Thanks for linking that discussion.
This clone/copy and delete methodology is exactly my thinking. Fully copying a canister through inter-canister calls is both expensive and would take a significant amount of time, not to mention you now introduce a whole bunch of distributed systems problems with what to do if a 1-2GB canister data copy fails in the middle (since you would be splitting the copy process into multiple update calls supposedly).
While this works great for backups, you have to start out by spinning up that extra canister before. This doesn’t work if you’re auto scaling out in a reactionary fashion, and to top it off doesn’t effectively tackle the problem of if you have data that is unevenly distributed (based on a particular primary key).

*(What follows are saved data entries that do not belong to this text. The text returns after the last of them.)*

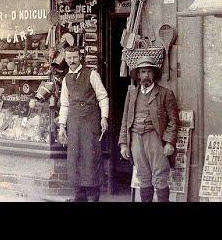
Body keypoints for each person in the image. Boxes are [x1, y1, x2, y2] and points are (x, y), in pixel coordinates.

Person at [118, 57, 178, 202]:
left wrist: (169, 142)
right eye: (143, 72)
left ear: (154, 74)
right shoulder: (132, 94)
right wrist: (124, 144)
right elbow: (125, 119)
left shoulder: (165, 93)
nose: (146, 75)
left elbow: (174, 121)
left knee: (160, 176)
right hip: (136, 139)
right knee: (143, 176)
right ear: (138, 75)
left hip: (155, 139)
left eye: (149, 72)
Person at [58, 47, 109, 202]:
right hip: (74, 126)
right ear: (65, 59)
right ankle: (79, 198)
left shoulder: (92, 74)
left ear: (80, 57)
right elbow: (64, 105)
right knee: (75, 161)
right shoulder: (66, 79)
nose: (72, 61)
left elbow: (103, 97)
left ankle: (93, 198)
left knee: (91, 161)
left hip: (90, 124)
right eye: (69, 58)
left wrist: (104, 117)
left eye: (74, 57)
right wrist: (62, 126)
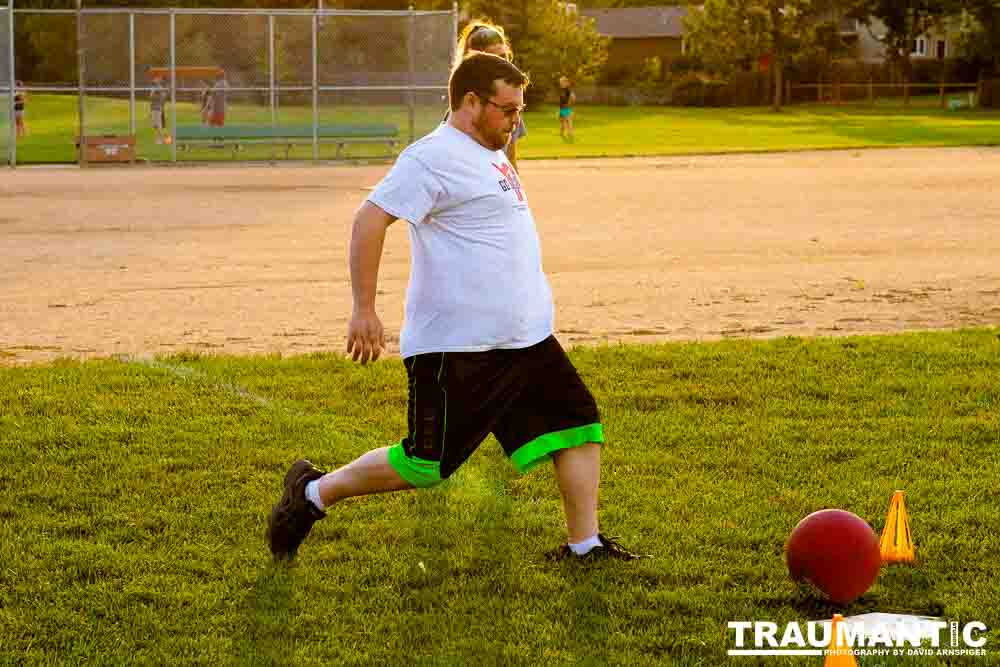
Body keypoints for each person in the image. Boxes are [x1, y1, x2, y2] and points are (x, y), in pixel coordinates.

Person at [267, 53, 640, 564]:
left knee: (577, 425)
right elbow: (369, 220)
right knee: (425, 465)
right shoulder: (431, 157)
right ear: (471, 102)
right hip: (459, 349)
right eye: (508, 110)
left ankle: (584, 544)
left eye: (520, 109)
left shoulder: (490, 149)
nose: (517, 122)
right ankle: (312, 493)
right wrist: (363, 309)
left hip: (525, 341)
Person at [451, 20, 526, 171]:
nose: (504, 65)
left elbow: (510, 163)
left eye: (504, 57)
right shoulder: (463, 112)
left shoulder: (510, 109)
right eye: (494, 58)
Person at [149, 77, 168, 145]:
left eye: (155, 79)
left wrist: (153, 94)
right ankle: (158, 140)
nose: (154, 80)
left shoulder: (159, 88)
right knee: (155, 126)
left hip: (157, 109)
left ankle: (163, 139)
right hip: (154, 109)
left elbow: (159, 97)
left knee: (158, 125)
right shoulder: (155, 88)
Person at [558, 75, 576, 142]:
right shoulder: (561, 89)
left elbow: (573, 96)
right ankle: (561, 133)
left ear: (566, 82)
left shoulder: (568, 89)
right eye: (560, 82)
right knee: (562, 122)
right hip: (562, 108)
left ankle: (570, 134)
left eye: (562, 82)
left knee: (569, 121)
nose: (561, 83)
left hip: (566, 108)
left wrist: (570, 102)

The intermediate solution that a few teams have come up with is to find a specific entity that they do not believe will push the 4GB canister limit anytime soon (say a user, or a message chat on OpenChat) and just spin up a new canister for each of those entities. I think that the above will most likely be my approach (in the intermediate term), as I’m certain that a deeper IC based solution (either the replica copy solution or another solution) is the way to go in the long term.
Building off of this, I’m assuming these clones would then be bounded by the individual subnet of a particular application - which would then be the next bottleneck.
@diegop From a brief glance I didn’t see this on the 2022 Sneak Preview RoadMap. Are there any Roadmap items that might tackle this problem or engineers that might be able to comment on the feasibility/work required to perform efficient canister data cloning?